Guyanese man shot dead in NY grocery
February 13, 2003
New York City authorities are hunting two men who killed a Guyanese man in a Queens grocery on Saturday and who are suspected to have been involved in a similar slaying in a Brooklyn minimart, just two hours after.
According to reports in the New York Daily News and in the Newsday newspaper, John Freddy, 43, who migrated from Guyana 13 years ago, died after he was shot in the head, at the Central Mini Market at 77-20 Liberty Ave, on the border of Ozone Park and Richmond Hill.
A dairy manager at the Associated Supermarket, Freddy had gone to buy a cup of coffee at the Mini Market, as he did every morning before his 7 am shift, at the Mini market located across the street from his workplace.
A pool of blood remained at the spot where Freddy was killed, in an aisle of soda bottles and motor oil. A bloodied “I Love NY” paper coffee cup lay nearby.
Less than two hours later, a customer walked into the Around the Clock convenience store on Avenue N in Old Mill Basin, Brooklyn, to find the owner, Sukhjit (Sammy) Khajala, 50, dead with two gunshot wounds in his head.
“The investigation into both of these homicides has disclosed that the same individuals [may] be involved,” Capt.

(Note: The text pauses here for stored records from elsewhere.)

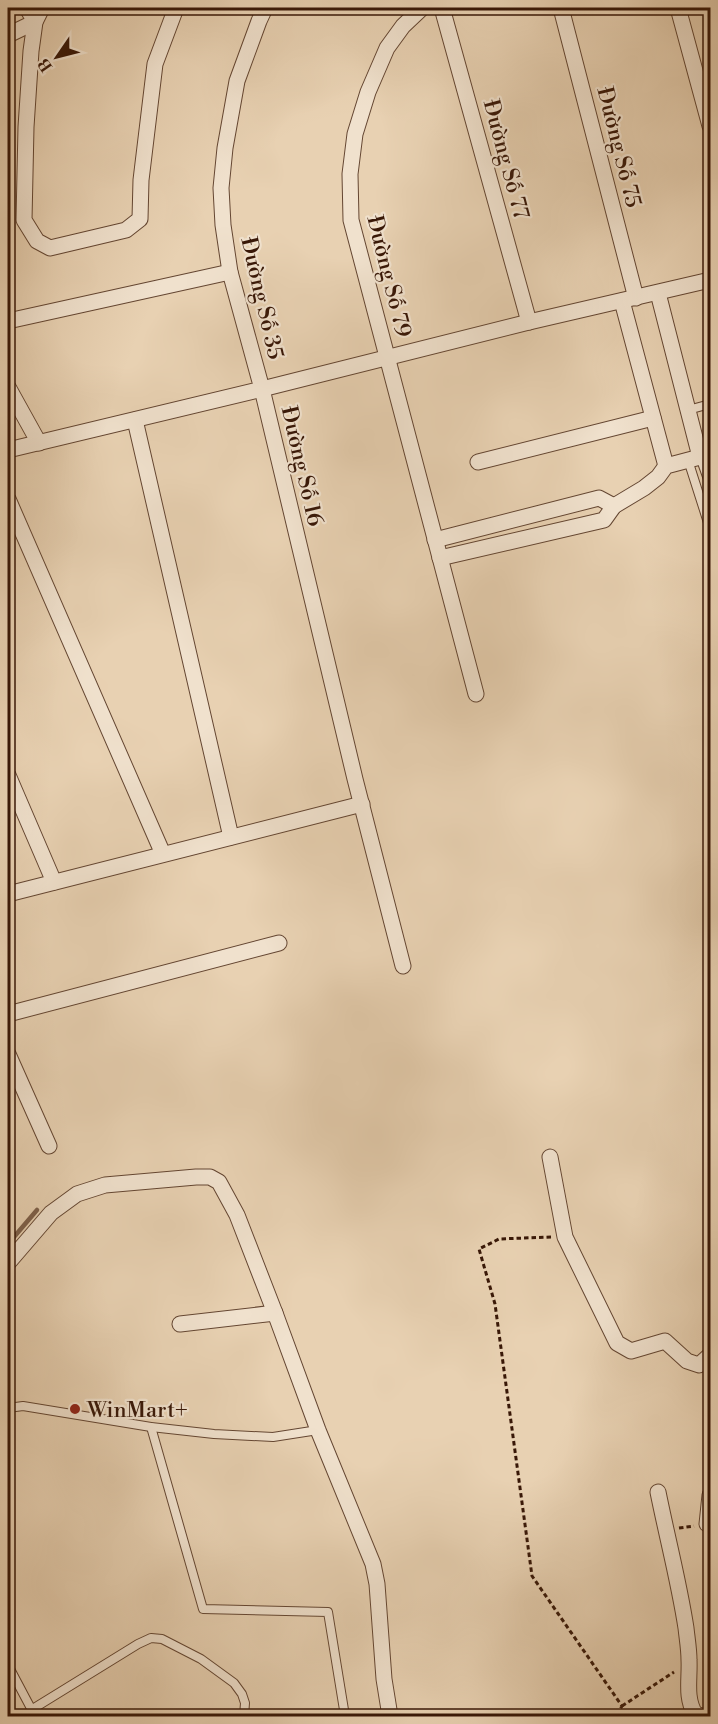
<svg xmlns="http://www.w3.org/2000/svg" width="718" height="1724" font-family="'Libre Bodoni',serif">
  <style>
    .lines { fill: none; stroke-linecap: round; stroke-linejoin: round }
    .stream { stroke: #7e614b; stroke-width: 4.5 }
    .service-casing { stroke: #644632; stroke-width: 10 }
    .minor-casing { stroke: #644632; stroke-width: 17 }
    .path { stroke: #381707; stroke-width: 3; stroke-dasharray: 4.5 3; stroke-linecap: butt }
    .service { stroke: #f0e1cd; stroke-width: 8 }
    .minor { stroke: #f0e1cd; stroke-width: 15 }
    .poi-dot { fill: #8f2418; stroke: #f0e1cd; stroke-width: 2 }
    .labels { text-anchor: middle; stroke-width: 4.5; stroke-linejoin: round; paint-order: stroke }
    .street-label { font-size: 22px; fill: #381707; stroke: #f0e1cd }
    .poi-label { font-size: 22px; fill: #381707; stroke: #f0e1cd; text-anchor: start }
  </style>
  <rect width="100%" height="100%" fill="#e8d1b2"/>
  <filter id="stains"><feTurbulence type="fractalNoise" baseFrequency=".00333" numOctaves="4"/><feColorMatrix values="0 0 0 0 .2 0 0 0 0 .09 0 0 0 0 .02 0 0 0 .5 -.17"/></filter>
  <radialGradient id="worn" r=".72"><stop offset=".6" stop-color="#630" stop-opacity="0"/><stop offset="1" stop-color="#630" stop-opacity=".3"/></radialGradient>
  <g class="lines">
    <polyline class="stream" points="8,1244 37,1210"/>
    <defs>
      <g id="service">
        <polyline points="688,410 710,404"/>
        <polyline points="700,457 710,485"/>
        <polyline points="688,460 710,529"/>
        <polyline points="8,1408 23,1406 151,1427 214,1434 273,1437 318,1430"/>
        <polyline points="151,1427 203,1609 328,1612 345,1716"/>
        <polyline points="8,1665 35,1716"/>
        <polyline points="31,1710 138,1644 151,1638 162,1639 201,1659 234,1683 242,1694 245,1703 244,1716"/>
      </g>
      <g id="minor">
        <polyline points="42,8 35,22 31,51 26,127 24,220 37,241 50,248 126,230 140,219 141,180 155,64 176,8"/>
        <polyline points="422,8 403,26 387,48 368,92 355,134 350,174 351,220 476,694"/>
        <polyline points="442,8 529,322"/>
        <polyline points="561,8 636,298"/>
        <polyline points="678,8 710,126"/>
        <polyline points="8,35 35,22 27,8"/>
        <polyline points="622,301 666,466"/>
        <polyline points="8,321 230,272"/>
        <polyline points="8,387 39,443"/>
        <polyline points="135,420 231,837"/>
        <polyline points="8,450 262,389 230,272 223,225 221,188 225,148 237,81 259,21 265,8"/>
        <polyline points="478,462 653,418"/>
        <polyline points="8,499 163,854"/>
        <polyline points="614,506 644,488 658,477 666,466 700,457 658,293"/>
        <polyline points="435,540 599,498 614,506 604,520 440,558"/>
        <polyline points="8,775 54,882"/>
        <polyline points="8,894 362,804"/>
        <polyline points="403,966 355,779 262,389 529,322 710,280"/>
        <polyline points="8,1014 279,943"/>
        <polyline points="8,1054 49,1146"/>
        <polyline points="550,1157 565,1237 617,1343 631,1351 665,1341 687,1361 699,1365 710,1355"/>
        <polyline points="8,1263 51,1213 77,1194 105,1185 196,1177 210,1177 219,1182 237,1215 275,1313 318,1430 373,1564 377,1584 384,1679 390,1716"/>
        <polyline points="180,1324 275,1313"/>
        <path d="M658 1492C667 1537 679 1582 686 1628 687 1638 689 1649 689 1660 690 1679 685 1697 695 1714L702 1716"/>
        <polyline points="707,1524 710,1495"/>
      </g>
    </defs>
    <use href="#service" class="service-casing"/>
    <use href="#minor" class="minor-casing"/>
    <g class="path">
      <polyline points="551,1237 499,1239 479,1249 495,1304 532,1576 622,1706 616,1716"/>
      <polyline points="679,1528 694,1526"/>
      <polyline points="622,1706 674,1672"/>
    </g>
    <use href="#service" class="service"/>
    <use href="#minor" class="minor"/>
  </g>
  <circle class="poi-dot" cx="75" cy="1409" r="6"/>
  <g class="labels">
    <g class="street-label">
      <text transform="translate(620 147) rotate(76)" y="8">Đường Số 75</text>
      <text transform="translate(507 159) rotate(75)" y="8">Đường Số 77</text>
      <text transform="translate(390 276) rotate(76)" y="8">Đường Số 79</text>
      <text transform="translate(263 298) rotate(77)" y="8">Đường Số 35</text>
      <text transform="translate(303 466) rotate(77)" y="8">Đường Số 16</text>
    </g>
    <g class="poi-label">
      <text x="87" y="1417">WinMart+</text>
    </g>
  </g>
  <rect width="718" height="1724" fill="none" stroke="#e8d1b2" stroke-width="30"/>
  <rect x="9" y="9" width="700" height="1706" fill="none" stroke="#381707" stroke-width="3"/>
  <rect x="15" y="15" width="688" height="1694" fill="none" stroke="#381707" stroke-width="1.5"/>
  <g transform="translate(57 57) rotate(235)" stroke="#f0e1cd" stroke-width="4.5" paint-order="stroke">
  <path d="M0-4.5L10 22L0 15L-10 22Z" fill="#381707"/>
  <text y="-9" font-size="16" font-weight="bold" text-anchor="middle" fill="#381707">B</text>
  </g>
  <rect width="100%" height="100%" filter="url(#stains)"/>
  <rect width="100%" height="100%" fill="url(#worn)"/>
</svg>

Vincent Rosiello said at a news conference at police headquarters, Newsday reported.
Police released video images of the suspects taken from the Mini Market, where Freddy was shot dead.
Police said the gunmen apparently intended to rip off the cashier and it appeared the robbers might have been startled to find Freddy there.
Rosiello said the gunmen fled in an unidentified vehicle and may have ended up at the Around the Clock mini market at 5803 Ave. N in Flatbush, where Khajala, a cashier, was killed at 8:50 a.m.
Police said the killers got away with $169, most of it lottery proceeds, after shooting Khajala, an immigrant from India, in the head.
A US$12,000 reward in each case is available to anyone with a tip that leads to a conviction.
Horrified friends and family gathered at Freddy’s apartment in Greenpoint, Brooklyn, on Saturday to console his wife, Minta Freddy, 34, and their son, Michael.
“I won’t believe that he’s gone until I see him,” the stunned widow said.
She sat on the couch, her young son clinging to her side, surrounded by boxes. The family was getting ready to move next week to upstate Schenectady, where the Freddys had bought a two-storey house.
The man’s widow said her husband had been held up twice at the Associated Supermarket where he worked, once in 2000 and the last time in November.
“He said the next time he gets held up he is going to die,” she recalled.
Dara Matapersad, a close friend of the family, said Freddy had wanted to leave his job at the supermarket because he had witnessed two other robberies while at work in the past several months. Freddy had worked at the store for six years, he said.
Vesham Latchana, another close friend, added: “He was happy with his job until recently, when the robberies started happening.”